Nanni Balestrini e il suo grande romanzo ultras
Lo scrittore ha scritto l’unico importante romanzo italiano sugli ultras. Un grande, grandissimo romanzo, da tutti i punti di vista
"Lì nella curva siamo 17.000 tutti iscritti alle Brigate Rossonere però la gente che seguono tutte le trasferte non sono più di un migliaio 1.500 al massimo e sono quelli che ti danno la gioia di vivere qualcosa che vada oltre il Milan perché lì cazzo ci sono dei momenti in cui vivi delle cose che il Milan lo dimentichi lì tu rischi il massacro rischi di andare in galera rischi di tutto e in quei momenti al Milan non ci stai pensando proprio per niente tu in quel momento sei coi tuoi amici il tuo gruppo sei un cosa collettiva e per questo motivo tu conti nella testa dei ragazzini questa cosa la capisci da tutti i ragazzini che c’hai sempre dietro contenti di essere lì con le pietre in tasca quando succedono le cose allora tu ti giri un momento e c’hai duecento ragazzini dietro perché lo sanno che tu sei quello che va a fare le cose i ragazzini lo sanno”.
Di Nanni Balestrini, morto il 20 maggio a 83 anni, parleranno sicuramente in molti, e in modo molto autorevole, sia per il suo lavoro artistico e intellettuale (saggista, romanziere, poeta, eccetera), sia per la sua attività politica, ammesso che i due aspetti si possano distinguere.

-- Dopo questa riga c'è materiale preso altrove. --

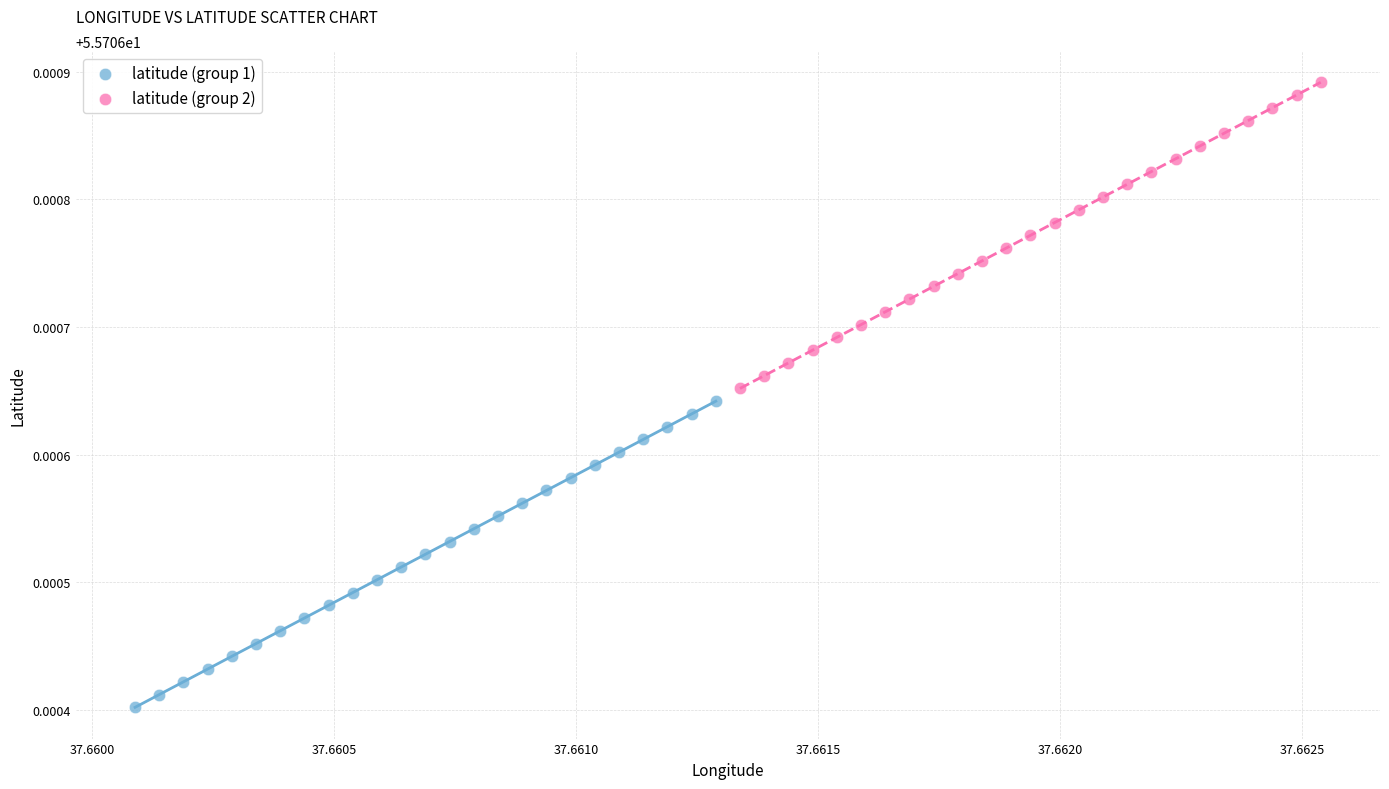

Which series contains the highest Y value?

latitude (group 2)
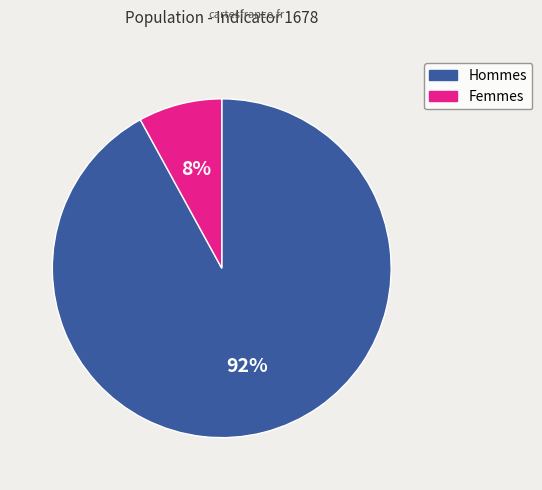

Which category has the biggest portion of the pie?

Hommes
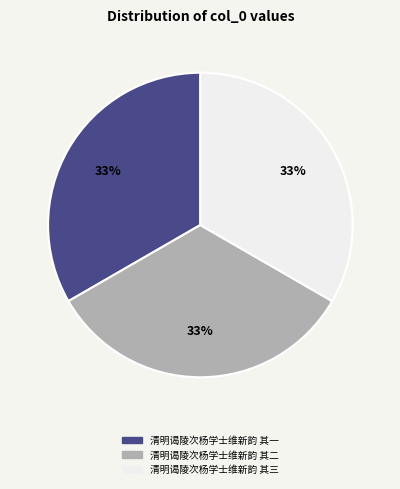

Is it true that 清明谒陵次杨学士维新韵 其二 is 33% of the pie?

True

Non vorrei però che, tra neoavanguardie e sperimentalismi, ci si dimenticasse che Balestrini ha scritto l’unico importante romanzo italiano sugli ultras, e ci si dimenticasse di sottolineare che I furiosi (1° edizione Bompiani 1994) è un grande, grandissimo romanzo, da tutti i punti di vista. Travolgente, per la qualità stilistica e narrativa, e straordinariamente centrato per la ricostruzione delle dinamiche individuali e di gruppo degli ultras di quegli anni.
“Chi c’era sa”, come dicono gli ultras, e chi c’era sa che Balestrini ci prende in pieno, nel raccontare quel mondo, quel periodo, quelle persone. Senza retorica, senza compiacimento intellettuale, senza giudizi. Balestrini precipita il lettore in un vorticoso, coerente, credibilissimo viaggio all’interno di quella “dimensione ultras” che le istituzioni italiane hanno sempre cercato di cancellare senza mai preoccuparsi di conoscerla.
Infatti oggi, un quarto di secolo dopo, I furiosi si impone anche come prezioso documento storico, e come la solita occasione mancata da tutti: bastava leggerle davvero, le “avventure” dei ragazzi delle Brigate Rossonere milaniste raccontate da Balestrini (siamo nei primissimi anni Novanta), e non limitarsi ad ammirare la mancanza di punteggiatura, per trovarci lo sfilacciamento politico e morale, la violenza gratuita e autolesionista, l’incoscienza collettiva, la droga come se piovesse, la disgregazione dei gruppi, le trasferte folli, la mistica delle lame, l’impreparazione delle istituzioni e l’astio montante contro le forze dell’ordine: insomma tutti quei fattori che, nel volgere di pochi anni, avrebbero portato a non poche tragedie. Del resto, si sa, a questo servono gli intellettuali: a farsi ascoltare quando è tardi.